Monday, March 20, 2017

Matthew Arnold's Culture and Anarchy (1869)

 


"[Matthew Arnold's] Culture and Anarchy appeared in book form just one year before Forster’s all-important Education Act of 1870 and it posed questions that still perplex us today: what kind of life should individuals in mass societies be encouraged to lead? How do such societies best ensure that our quality of life is not impoverished ? How to preserve an elevated and exclusive freedom of thought in an age of democratic fervour?
Opposed to this exalted assertion of an ideal version of “the good life”, there was the vulgarity, vigour and vehemence of Victorian England at its zenith. This, Arnold argues, was a heedless and exuberant individualism (replete with prejudice, greed, xenophobia, racism, intolerance and aggression) that would lead to anarchy. He nails this claim by showing how Victorian barbarism affected all strata of national life.

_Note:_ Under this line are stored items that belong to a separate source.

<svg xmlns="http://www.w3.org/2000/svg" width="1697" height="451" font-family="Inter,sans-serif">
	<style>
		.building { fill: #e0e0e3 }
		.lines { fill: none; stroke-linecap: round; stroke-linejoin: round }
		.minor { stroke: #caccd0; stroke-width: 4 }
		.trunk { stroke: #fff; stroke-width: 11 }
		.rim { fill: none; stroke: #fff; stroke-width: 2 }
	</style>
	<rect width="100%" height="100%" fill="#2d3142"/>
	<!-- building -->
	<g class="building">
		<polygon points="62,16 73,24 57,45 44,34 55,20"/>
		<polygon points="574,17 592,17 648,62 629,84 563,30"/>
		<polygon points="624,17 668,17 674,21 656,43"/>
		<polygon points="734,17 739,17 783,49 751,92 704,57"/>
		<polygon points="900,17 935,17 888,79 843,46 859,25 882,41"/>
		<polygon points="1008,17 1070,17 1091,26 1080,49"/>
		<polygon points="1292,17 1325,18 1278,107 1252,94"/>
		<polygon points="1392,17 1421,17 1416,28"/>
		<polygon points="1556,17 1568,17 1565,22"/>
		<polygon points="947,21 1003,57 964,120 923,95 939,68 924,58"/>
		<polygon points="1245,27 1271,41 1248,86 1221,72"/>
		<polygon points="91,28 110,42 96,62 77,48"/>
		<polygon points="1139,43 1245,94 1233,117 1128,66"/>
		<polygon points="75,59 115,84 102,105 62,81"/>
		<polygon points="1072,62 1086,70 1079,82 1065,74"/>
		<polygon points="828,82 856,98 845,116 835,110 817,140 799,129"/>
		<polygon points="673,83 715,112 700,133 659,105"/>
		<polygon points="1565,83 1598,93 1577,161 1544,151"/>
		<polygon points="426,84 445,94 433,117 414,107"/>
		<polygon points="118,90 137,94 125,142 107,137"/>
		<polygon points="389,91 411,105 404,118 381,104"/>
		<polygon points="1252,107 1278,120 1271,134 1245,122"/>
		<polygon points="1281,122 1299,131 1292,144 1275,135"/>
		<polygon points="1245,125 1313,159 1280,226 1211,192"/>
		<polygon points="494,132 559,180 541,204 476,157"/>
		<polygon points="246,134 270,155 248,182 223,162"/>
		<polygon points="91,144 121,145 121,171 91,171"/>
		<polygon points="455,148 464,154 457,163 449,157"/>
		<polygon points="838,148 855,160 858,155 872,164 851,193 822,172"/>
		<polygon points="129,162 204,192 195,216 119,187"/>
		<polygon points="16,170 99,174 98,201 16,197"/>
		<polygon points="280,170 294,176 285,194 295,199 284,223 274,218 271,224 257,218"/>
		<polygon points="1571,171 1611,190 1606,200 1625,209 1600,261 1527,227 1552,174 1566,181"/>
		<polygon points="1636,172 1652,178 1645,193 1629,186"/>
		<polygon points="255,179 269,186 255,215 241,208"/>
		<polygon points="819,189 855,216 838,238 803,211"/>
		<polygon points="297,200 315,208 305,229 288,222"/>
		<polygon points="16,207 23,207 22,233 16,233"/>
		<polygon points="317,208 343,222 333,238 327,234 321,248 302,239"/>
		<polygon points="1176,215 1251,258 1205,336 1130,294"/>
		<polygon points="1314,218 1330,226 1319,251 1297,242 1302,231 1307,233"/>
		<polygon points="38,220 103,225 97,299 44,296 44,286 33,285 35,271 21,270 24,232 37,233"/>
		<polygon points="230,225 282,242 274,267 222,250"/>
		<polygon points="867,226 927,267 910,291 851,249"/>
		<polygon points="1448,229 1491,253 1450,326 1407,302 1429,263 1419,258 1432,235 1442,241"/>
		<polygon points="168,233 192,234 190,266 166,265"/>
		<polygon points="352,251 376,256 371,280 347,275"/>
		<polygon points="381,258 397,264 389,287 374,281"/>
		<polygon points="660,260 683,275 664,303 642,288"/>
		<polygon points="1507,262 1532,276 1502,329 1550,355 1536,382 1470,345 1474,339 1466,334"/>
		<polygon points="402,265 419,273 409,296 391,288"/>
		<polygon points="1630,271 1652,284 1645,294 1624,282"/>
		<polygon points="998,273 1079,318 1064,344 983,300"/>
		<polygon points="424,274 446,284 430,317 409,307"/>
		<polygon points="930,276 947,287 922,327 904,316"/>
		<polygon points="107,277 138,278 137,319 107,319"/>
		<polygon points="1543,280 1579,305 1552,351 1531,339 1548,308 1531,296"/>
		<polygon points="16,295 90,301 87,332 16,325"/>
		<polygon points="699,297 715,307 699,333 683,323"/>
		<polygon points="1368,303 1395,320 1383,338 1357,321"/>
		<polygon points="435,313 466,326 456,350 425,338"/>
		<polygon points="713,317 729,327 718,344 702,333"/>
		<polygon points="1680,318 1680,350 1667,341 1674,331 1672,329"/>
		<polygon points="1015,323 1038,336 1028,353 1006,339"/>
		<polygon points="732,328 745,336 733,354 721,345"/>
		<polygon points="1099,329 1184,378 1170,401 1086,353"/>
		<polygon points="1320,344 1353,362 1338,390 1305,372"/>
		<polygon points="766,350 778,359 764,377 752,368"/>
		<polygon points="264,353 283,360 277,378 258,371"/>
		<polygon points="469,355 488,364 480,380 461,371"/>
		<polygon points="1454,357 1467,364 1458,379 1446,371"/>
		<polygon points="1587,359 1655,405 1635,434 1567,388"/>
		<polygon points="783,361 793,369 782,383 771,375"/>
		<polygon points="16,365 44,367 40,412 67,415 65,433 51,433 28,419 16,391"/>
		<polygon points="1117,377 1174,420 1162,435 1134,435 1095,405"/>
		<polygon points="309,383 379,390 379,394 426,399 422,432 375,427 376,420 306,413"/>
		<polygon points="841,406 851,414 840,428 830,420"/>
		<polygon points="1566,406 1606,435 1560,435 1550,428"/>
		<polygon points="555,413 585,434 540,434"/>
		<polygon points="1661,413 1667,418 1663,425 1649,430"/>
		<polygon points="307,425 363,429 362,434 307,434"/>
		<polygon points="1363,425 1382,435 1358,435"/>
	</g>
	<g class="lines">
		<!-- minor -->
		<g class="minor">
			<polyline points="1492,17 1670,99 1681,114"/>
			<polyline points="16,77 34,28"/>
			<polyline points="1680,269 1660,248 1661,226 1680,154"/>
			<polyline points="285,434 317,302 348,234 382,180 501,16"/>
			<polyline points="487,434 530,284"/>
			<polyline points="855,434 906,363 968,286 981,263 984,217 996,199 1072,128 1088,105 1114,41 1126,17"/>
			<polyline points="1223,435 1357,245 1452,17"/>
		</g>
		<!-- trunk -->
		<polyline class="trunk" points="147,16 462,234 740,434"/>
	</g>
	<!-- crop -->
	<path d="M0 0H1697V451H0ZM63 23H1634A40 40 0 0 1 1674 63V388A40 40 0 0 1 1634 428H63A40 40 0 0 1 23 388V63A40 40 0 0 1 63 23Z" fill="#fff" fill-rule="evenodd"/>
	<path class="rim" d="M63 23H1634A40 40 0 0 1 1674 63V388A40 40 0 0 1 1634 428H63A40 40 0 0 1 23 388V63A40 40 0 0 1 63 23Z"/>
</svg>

In some of his wittiest and most entertaining passages, Arnold divided English society into three classes — the Barbarians, the Philistines, and the Populace. (With an almost audible sigh, he complains: “It is awkward and tiresome to be always saying the aristocratic class, the middle class, the working class.”) The Barbarians or aristocracy, he says, have a superficial “sweetness and light”, but are too concerned with the maintenance and enjoyment of their privileges to attain a true sense of beauty and a true liberation of thought:
The Barbarians had the passion for field-sports; as of the passion for asserting one’s personal liberty…. The care of the Barbarians for the body, and for all manly exercises; the chivalry of the Barbarians, with its characteristics of high spirit, choice manners, and distinguished bearing – what is this but the politeness of our aristocratic class?” 

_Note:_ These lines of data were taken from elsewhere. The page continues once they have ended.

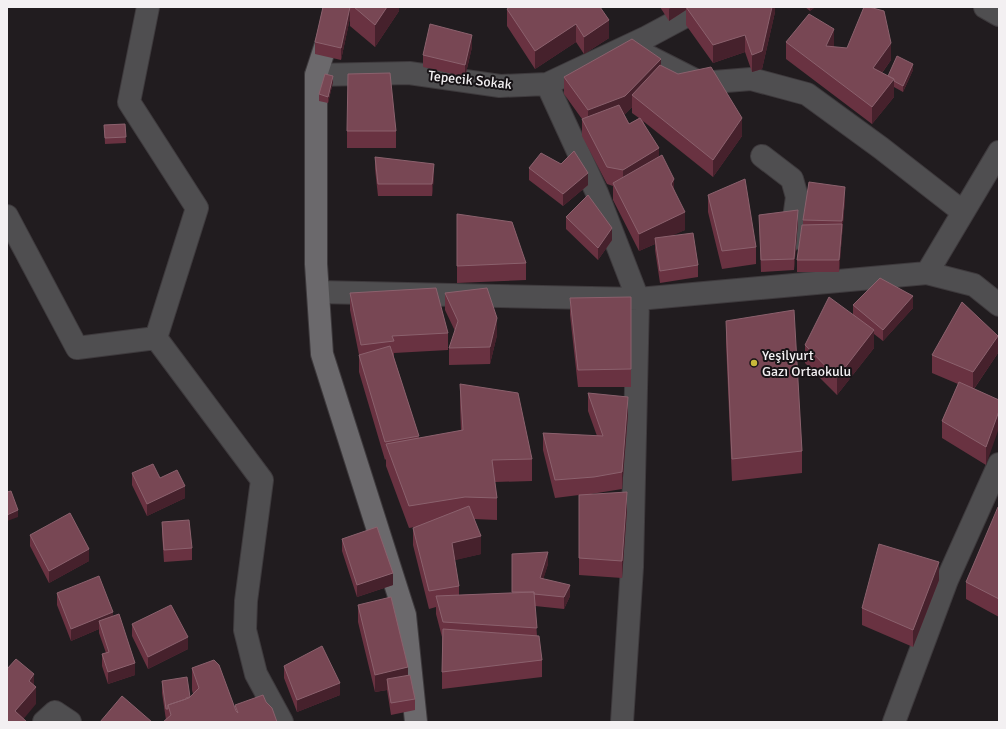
<svg xmlns="http://www.w3.org/2000/svg" width="1006" height="729" font-family="Signika,sans-serif">
  <rect width="100%" height="100%" fill="#211c1f"/>
  <g fill="none" stroke-linecap="round" stroke-linejoin="round">
    <defs>
      <path id="minor" d="M148,7L129,102L197,208L156,338
        M985,7L999,15
        M636,50L701,83L751,79L807,94L881,148L963,212
        M316,75L409,73L500,86L547,84L647,37L703,7
        M547,84L597,193L638,299L632,567L622,722
        M762,156L792,179L797,197L791,240
        M7,216L77,348L156,338L262,480L246,601L245,630L256,674L282,722
        M927,273L999,152
        M318,292L638,299L927,273L974,285L999,305
        M44,722L55,712L70,722
        M894,722L947,580L999,464"/>
      <path id="secondary" d="M338,7L316,75V264L322,354L405,615L416,722"/>
    </defs>
    <!-- minor casing -->
    <use href="#minor" stroke="#3e3a3d" stroke-width="24"/>
    <!-- secondary casing -->
    <use href="#secondary" stroke="#3e3a3d" stroke-width="24"/>
    <!-- minor -->
    <use href="#minor" stroke="#4f4e50" stroke-width="22"/>
    <!-- secondary -->
    <use href="#secondary" stroke="#6b696c" stroke-width="22"/>
  </g>
  <!-- wall -->
  <path fill="#693241" fill-rule="evenodd" d="M323,7H399V11L375,47L350,26V18L341,60L315,54V42Z
    M600,7L609,38L584,54L576,42L535,69L507,26V9Z
    M660,7H775V12L762,69L752,72L745,52L713,63L686,25V10L669,21Z
    M805,7H815L810,11Z
    M786,42L834,46V47L891,60L882,73L888,76L913,70L903,92L894,87V97L872,124L786,59Z
    M472,47L465,77L423,67V55Z
    M661,66L742,136L713,177L643,121L674,189L685,230L672,235L698,265V277L660,283L655,250V244L639,251L613,200V186L607,184L582,136V119L564,94V77ZM632,107V113L639,118L629,124L624,114H625Z
    M333,82L328,103L319,101V94Z
    M125,124L126,143L105,144L104,125Z
    M347,131H396V148H347Z
    M375,157L434,176L432,196H378L375,169Z
    M529,168L588,185L563,206L529,180Z
    M708,195L756,247V264L722,269L708,212Z
    M845,199L839,272H797V260L803,225V220Z
    M457,214L526,263V280L457,283Z
    M759,215L798,222L794,270L761,272Z
    M566,217L612,240L598,260L566,229Z
    M350,293L448,333V350L394,353V358L419,438L461,431L460,406V384L532,459V481L495,482L497,498V520L474,519L481,554L454,560L459,586V595L512,593V554L548,564L543,579L570,596L564,609L535,606L537,636L542,660V677L442,689V637L436,614V607L429,609L413,545V528L415,527L409,528L386,466V459L385,460L359,372V355L350,310Z
    M445,293L497,335L490,364L449,365V348L455,331L445,310Z
    M631,297V387H578L570,315V298Z
    M853,305L913,308L883,341L874,334V348L837,395L805,363V345L853,315Z
    M726,321L802,451V473L732,481L726,343Z
    M998,353L974,389L999,400L986,465L942,438V421L958,384L932,373V355Z
    M588,393L628,414L622,489L591,494L627,510L622,578L579,575V495L555,498L543,450V433L597,436L588,411Z
    M132,473L160,478L185,498L147,516L132,485Z
    M999,507V617L966,599V582Z
    M162,522L192,548V560L164,562L162,534Z
    M30,535L89,561L49,583L30,546Z
    M342,539L393,585L357,597L342,551Z
    M939,580L913,647L862,625V608Z
    M57,593L113,616L135,675L108,684L102,666V654L106,653L99,633V629L71,641L57,605Z
    M358,605L408,675L415,699V710L391,715L387,690L375,692L358,622Z
    M132,624L188,649L148,669L132,636Z
    M284,666L340,695L297,712L284,678Z
    M192,668L235,709V705L266,702L277,722L166,720L162,693V681L190,697L193,694L192,690Z"/>
  <!-- shaded-wall -->
  <path fill="#46212c" d="M350,7V18L341,60V48Z
    M387,7H399V11L375,47V25Z
    M672,7H690H686V10L669,21V9Z
    M772,7H775V12L762,69L752,72V55Z
    M810,7H815L810,11Z
    M609,20V38L584,54V37Z
    M576,24V42L535,69V51Z
    M834,29V46L826,64V46Z
    M472,35V47L465,77V65Z
    M745,35V52L713,63V45Z
    M891,43V60L873,85V68Z
    M661,59V76L632,95V107L625,114L588,127V110Z
    M913,64V70L903,92V86Z
    M333,76V82L328,103V97Z
    M894,79V97L872,124V107Z
    M742,118V136L713,177V160Z
    M659,148V165L623,188V170Z
    M434,164V176L432,196V184Z
    M588,173V185L563,206V194Z
    M674,179V196L671,184Z
    M845,187V199L839,272V260Z
    M798,210V222L794,270V259Z
    M685,212V230L656,243L655,238V244L639,251V234Z
    M612,228V240L598,260V248Z
    M913,296V308L883,341V330Z
    M497,318V335L490,364V347Z
    M874,330V348L837,395V378Z
    M998,336V353L973,390V372Z
    M628,397V414L622,489V472Z
    M999,411V428L986,465V447Z
    M185,486V498L147,516V504Z
    M627,492V510L622,578V561Z
    M18,510V517L7,521V515Z
    M481,536V554L452,561V543Z
    M89,549V561L49,583V571Z
    M548,552V564L540,590V578Z
    M939,562V580L913,647V630Z
    M393,573V585L357,597V585Z
    M570,585V596L564,609V597Z
    M113,612V624L99,621V629L71,641V629Z
    M188,637V649L148,669V657Z
    M135,663V675L108,684V672Z
    M408,667V685L387,679V690L375,692V675Z
    M34,674V689L36,687V704L21,722L15,711L29,681Z
    M340,683V695L297,712V700Z"/>
  <!-- building -->
  <path fill="#784754" stroke="#8b616d" d="M323,7H350L341,48L315,42Z
    M354,7H387L375,25Z
    M510,7H600L609,20L584,37L576,24L535,51L507,9Z
    M686,7H772L762,51L752,55L745,35L713,45Z
    M864,7H869L884,11L891,43L873,68L894,79L872,107L786,42L809,14L834,29L826,46L847,48Z
    M430,24L472,35L465,65L423,55Z
    M632,39L661,59L625,96L588,110L564,77Z
    M897,56L913,64L903,86L894,81V79L888,76Z
    M660,65L678,74L711,67L742,118L713,160L632,95Z
    M390,73L396,131H347L348,74Z
    M325,74L333,76L328,97L319,94Z
    M619,105L629,124L640,118L659,148L623,170L607,167L582,119Z
    M125,124L126,137L105,138L104,125Z
    M574,151L588,173L563,194L529,168L541,153L561,164Z
    M662,155L674,179L671,184L685,212L639,234L613,183Z
    M375,157L434,164L432,184H378Z
    M745,179L756,247L722,251L708,195Z
    M809,182L845,187L842,221L803,220Z
    M588,195L612,228L598,248L566,217Z
    M798,210L794,259L761,260L759,215Z
    M457,214L512,222L526,263L457,266Z
    M842,224L839,260H797L802,225Z
    M693,233L698,265L660,271L655,238Z
    M880,278L913,296L883,330L853,305Z
    M436,288L448,333L392,336L394,341L361,345L350,293Z
    M487,288L497,318L490,347L449,348L458,321L445,293Z
    M631,297V369L578,370L570,298Z
    M829,297L874,330L837,378L805,345Z
    M962,302L998,336L973,372L932,355Z
    M794,310L802,451L732,459L726,321Z
    M390,346L419,436L385,442L359,355Z
    M959,382L999,400V411L986,447L942,421Z
    M460,384L518,393L532,459L492,460L497,498L465,497L409,506L386,444L463,430Z
    M588,393L628,397L622,472L594,477L555,480L543,433L603,436Z
    M153,464L160,478L177,470L185,486L147,504L132,473Z
    M11,491L18,510L7,515V492Z
    M627,492L622,561L579,558V495Z
    M469,506L481,536L452,543L459,586L429,591L413,528Z
    M998,507H999V599L966,582Z
    M70,513L89,549L49,571L30,535Z
    M189,520L192,548L164,550L162,522Z
    M377,527L393,573L357,585L342,539Z
    M879,544L939,562L913,630L862,608Z
    M548,552L540,578L570,585L564,597L534,594V592H512V554Z
    M99,576L113,612L71,629L57,593Z
    M534,592L537,628L443,622L436,596Z
    M391,597L408,667L375,675L358,605Z
    M171,605L188,637L148,657L132,624Z
    M119,614L135,663L108,672L102,654L109,652L99,621Z
    M443,629L539,636L542,660L442,672Z
    M322,646L340,683L297,700L284,666Z
    M16,659L34,674L29,681L36,687L15,711L27,722H7V669Z
    M214,660L219,665L236,711L238,713L235,705L263,695L266,702L272,708L277,722H163L171,715L168,705L189,698L199,688L192,668Z
    M410,675L415,699L391,703L387,679Z
    M187,677L190,697L186,698V699L168,705V709H166L162,681Z
    M122,696L152,722H100Z"/>
  <!-- markers -->
  <circle fill="#c9ba3a" stroke="#171316" stroke-width="1.5" cx="754" cy="363" r="4"/>
  <g text-anchor="middle" dominant-baseline="central" stroke-width="4" stroke-linejoin="round" paint-order="stroke">
    <!-- street labels -->
    <g font-size="14" fill="#f3f0f2" stroke="#171316">
      <text transform="translate(470 80) rotate(6)">Tepecik Sokak</text>
    </g>
    <!-- poi labels -->
    <g font-size="14" fill="#f3f0f2" stroke="#171316" text-anchor="start">
      <text x="762" y="355">Yeşilyurt<tspan x="762" dy="16">Gazı Ortaokulu</tspan></text>
    </g>
  </g>
  <!-- border -->
  <rect width="1006" height="729" fill="none" stroke="#f3f0f2" stroke-width="16"/>
</svg>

The Philistines or middle classes are devoted to money-making and a narrow form of religion; they are indifferent or hostile to beauty; and they are ‘the enemy of the children of light’, or servants of the idea.” 
Finally, the rowdy Populace are violent in their prejudices and brutal in their pleasures. But all three groups are agreed that “doing as one likes” is the chief end of man, and all are self-satisfied."